* **PASSAGE TO READ**:
-*-
Danielle Tumminio Hansen was a college student when an experience of sexual violation altered the track of her life. She had no words for it then. She couldn't scream when it happened. She couldn't talk about it later. Was it rape? Who says what a rape is? How do they say it? Decades later, she has found the words. Tumminio Hansen, now an assistant professor of Practical Theology and Spiritual Care at Emory's Candler School of Theology, addresses the painful subject in all its dimensions. She looks at legal language, the diagnostic manual used by mental health physicians, the Bible, social media, and more to explore how victims who lack the vocabulary to express their experience suffer in their voicelessness.

PW talks with Hansen about why she has written Speaking of Rape: The Limits of Language in Sexual Violations (Fortress, Mar.) and her hopes for the book.

You weave your own story throughout the book along with deeply revealing stories of others' people's experiences. Why break the academic convention of avoiding first-person narrative?
-*-
[Entries taken from a collection]
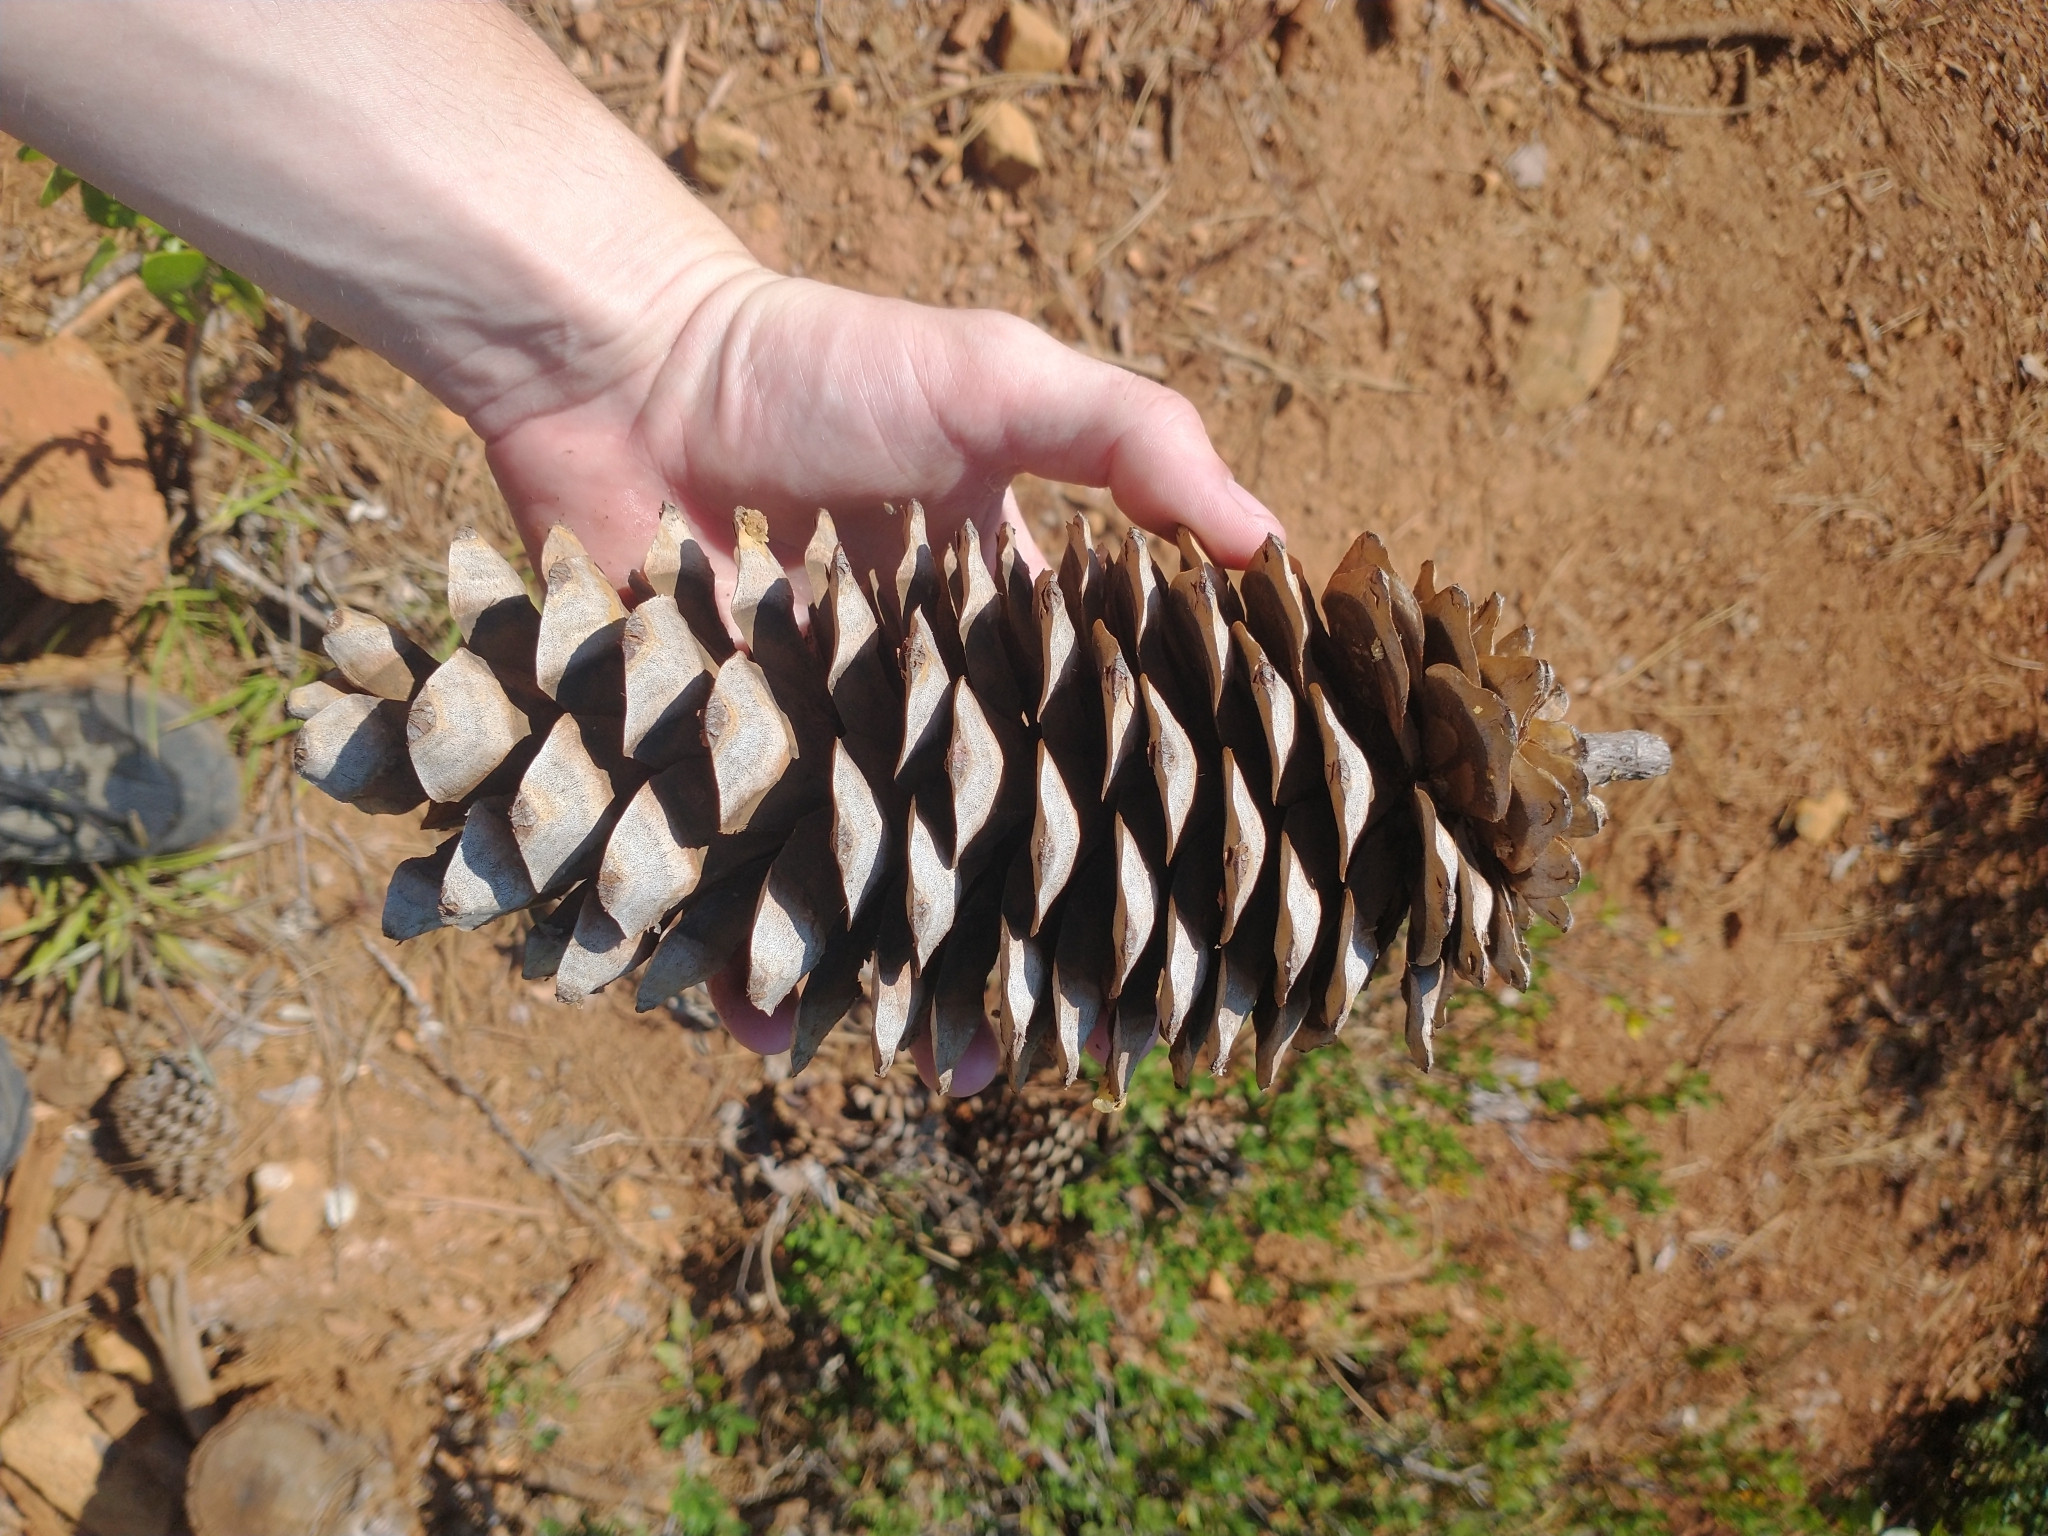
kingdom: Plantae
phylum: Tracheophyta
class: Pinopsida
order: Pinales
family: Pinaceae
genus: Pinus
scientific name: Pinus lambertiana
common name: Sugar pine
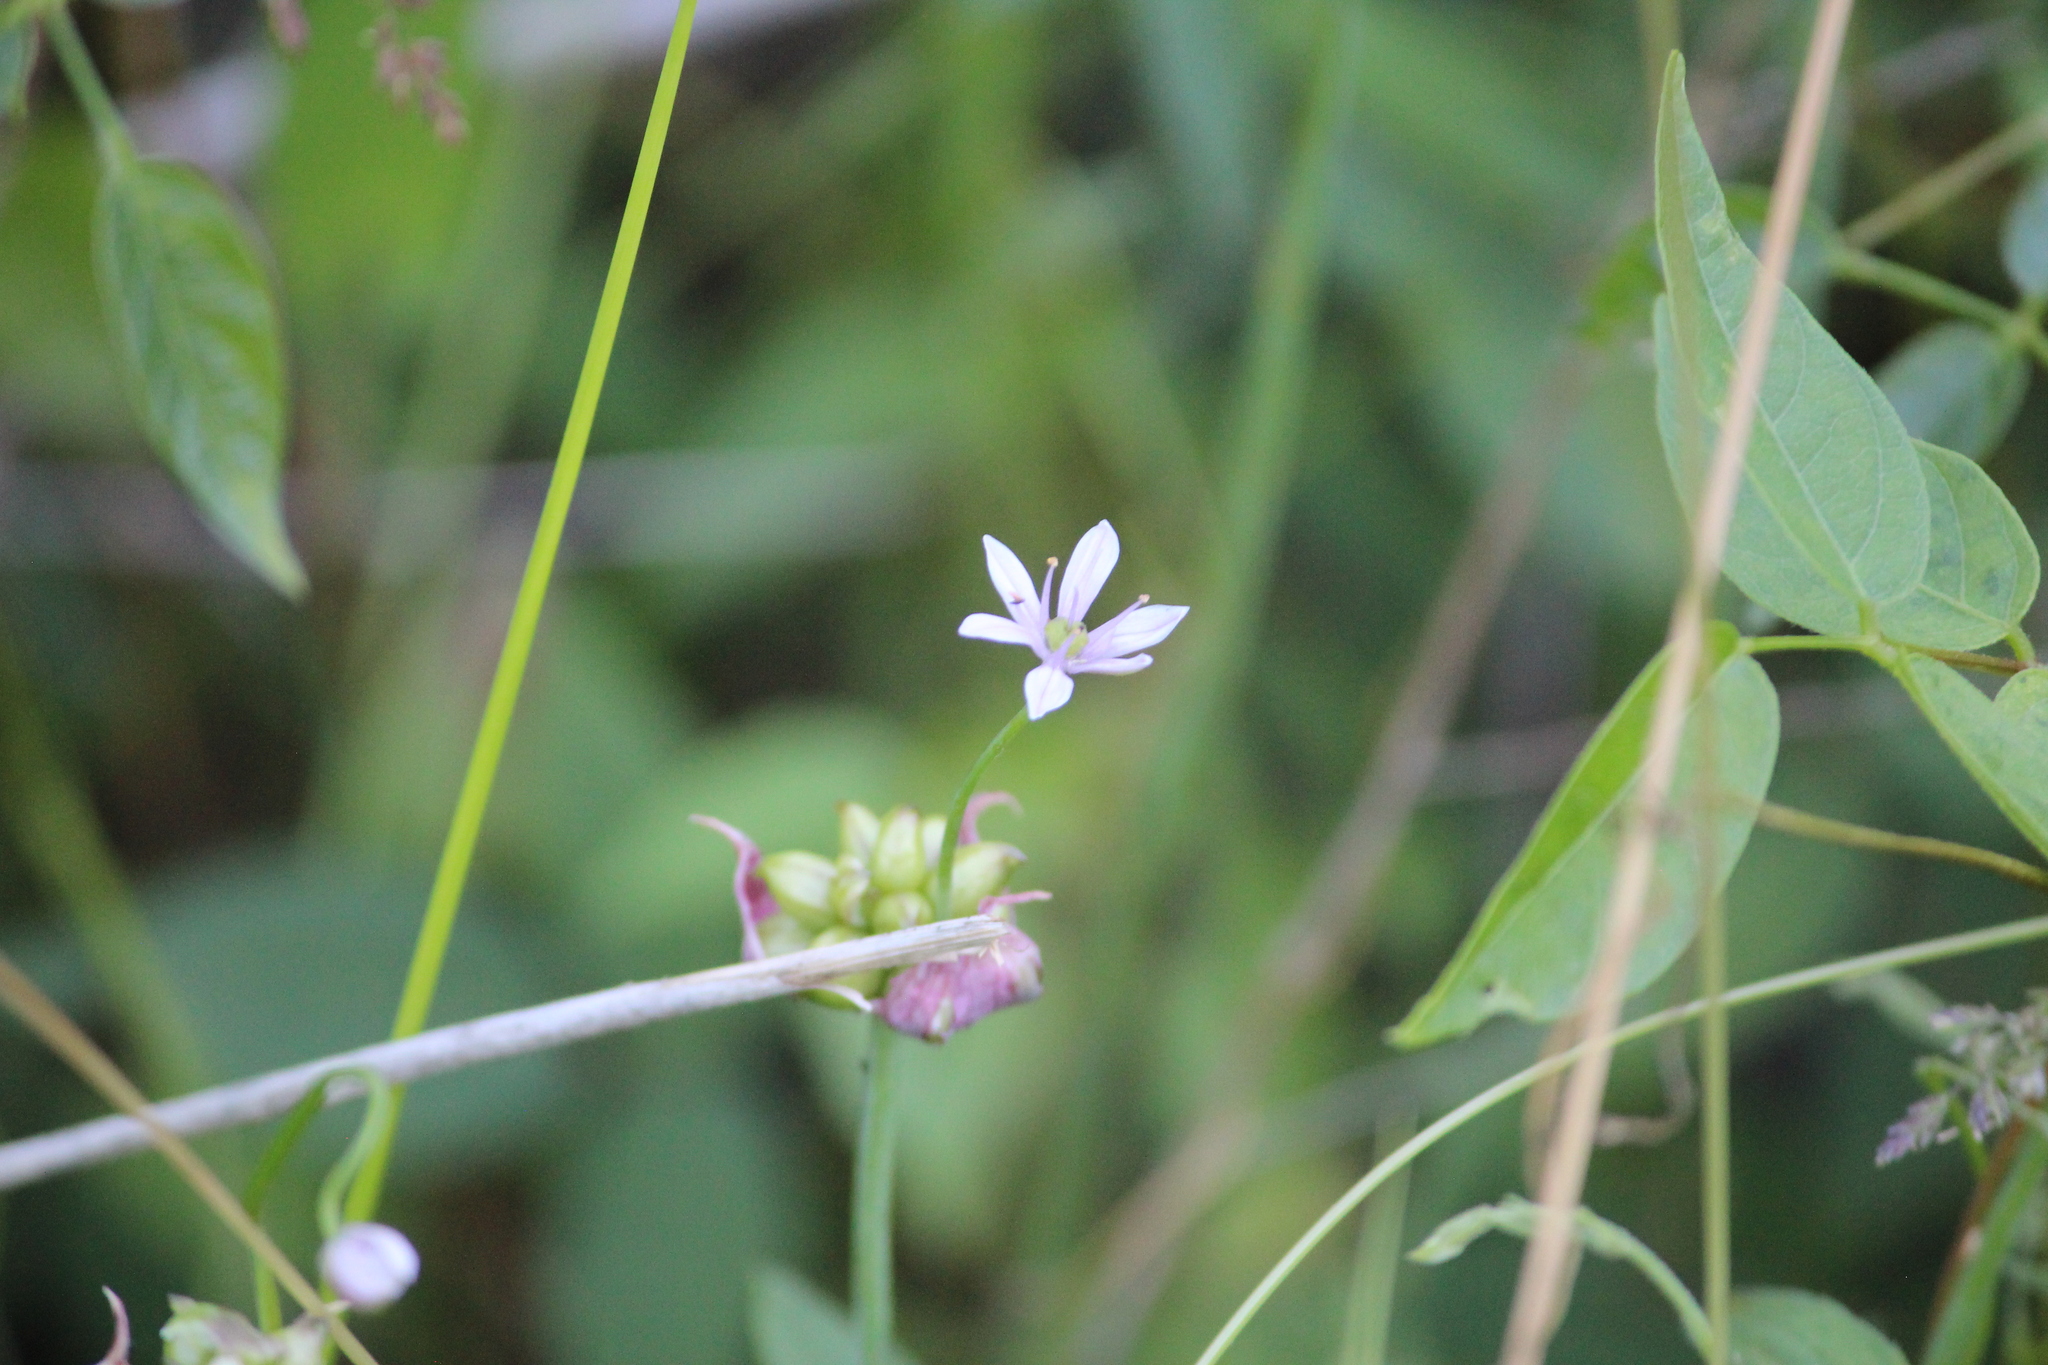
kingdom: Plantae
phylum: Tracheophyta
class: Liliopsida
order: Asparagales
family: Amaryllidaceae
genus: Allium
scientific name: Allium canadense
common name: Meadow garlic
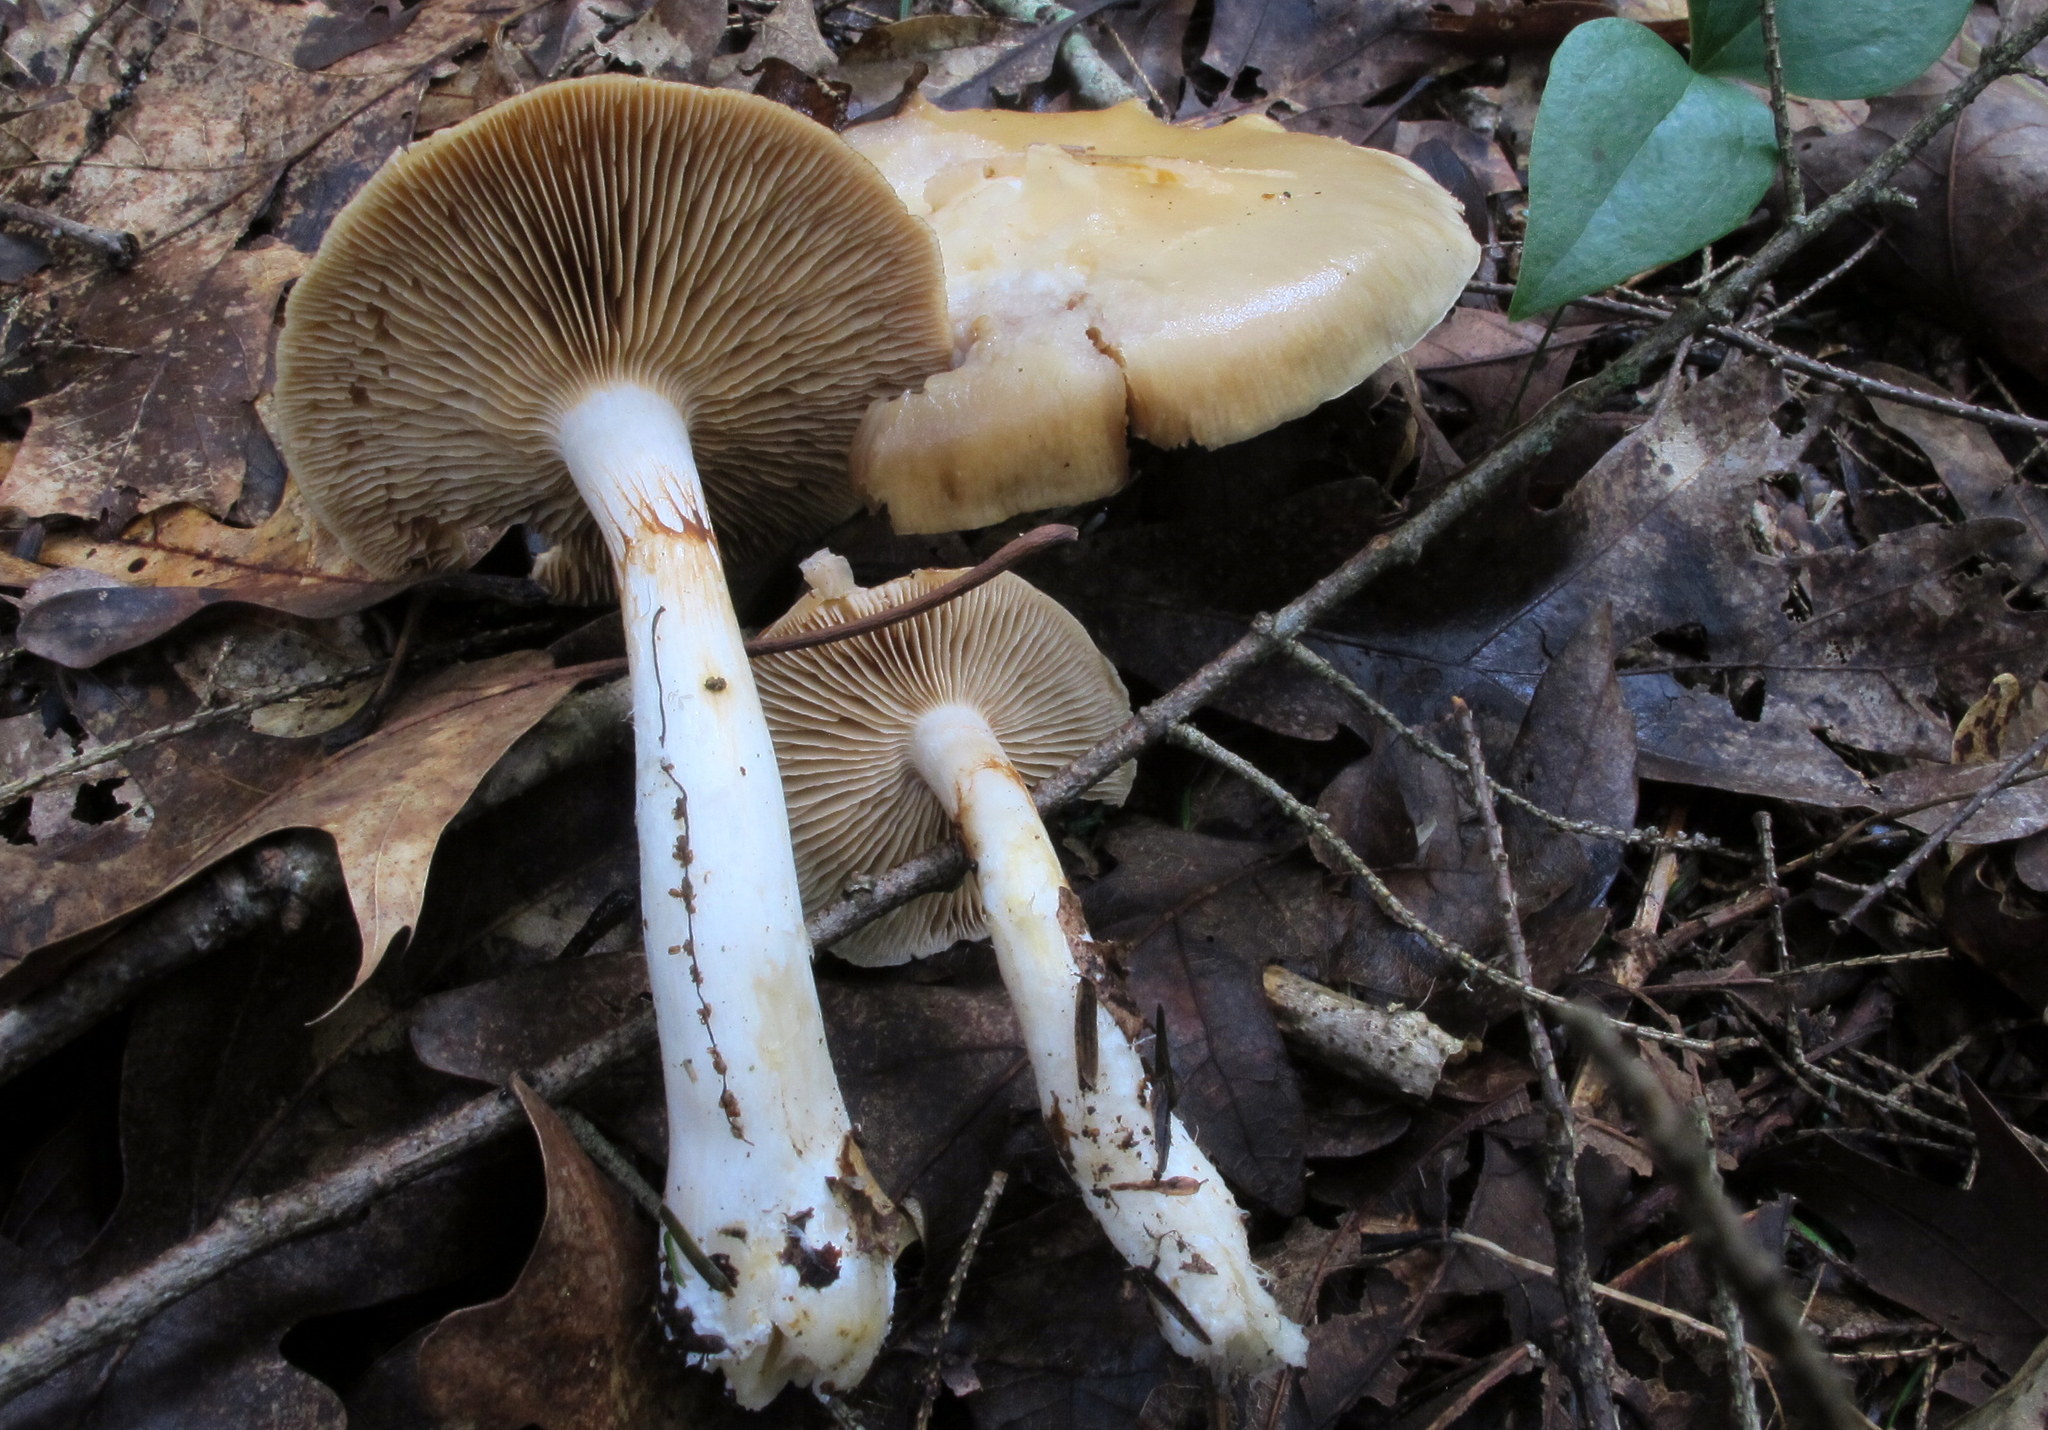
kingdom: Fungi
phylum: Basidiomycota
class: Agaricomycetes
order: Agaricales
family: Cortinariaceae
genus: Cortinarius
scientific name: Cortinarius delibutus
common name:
-*-
* **YOUR TASKS**:
1. Please duplicate the part of the author interview starting with "PW talks with" and going on through "avoiding first-person narrative?".
2. Go on with the author interview from the point where it stops.

* **RESULTS OF THE TASKS**:
1.
PW talks with Hansen about why she has written Speaking of Rape: The Limits of Language in Sexual Violations (Fortress, Mar.) and her hopes for the book.

You weave your own story throughout the book along with deeply revealing stories of others' people's experiences. Why break the academic convention of avoiding first-person narrative?

2.
We can never really make ourselves disappear from our work. I tried to show that there is a way to produce scholarship that is not only incisively argued but that takes actual embodied experience seriously. The book is powerful because authentic experience is powerful.

How has writing this book affected you?

My experience haunted me for a long time, hovering in different ways in my life, sometimes noisy, sometimes hidden. Trauma of any kind warps time. It makes the past slither into the present. I had already spent a lot of time in therapy and a lot of time reading, talking, and thinking about rape by the time I wrote the book, but there was something about the process of getting up every day and carefully putting words on a page that really did change my relationship to the event.

One section of the book is subtitled "Christianity's complicity in sexual harm." But you are, in your profession and personal faith, a Christian. How do you reconcile this?

A great deal depends on how someone reads the Bible. You can find in it passages of rape and very compelling examples of why these rapes should not have happened. Yes, there is patriarchal language used to talk about God and there are churches that keep women from speaking authoritatively or being in leadership. But these are not reasons to throw away Christianity as a whole. It is more than what any individual or institution claims. Faith in a loving God is helpful to people and religion has been a resource for me.

Your book turns the word "rape" into an umbrella term covering many kinds of violations— harms committed without consent—including the "rape" of the earth by human misuse or the legal attacks on abortion rights. Why do so?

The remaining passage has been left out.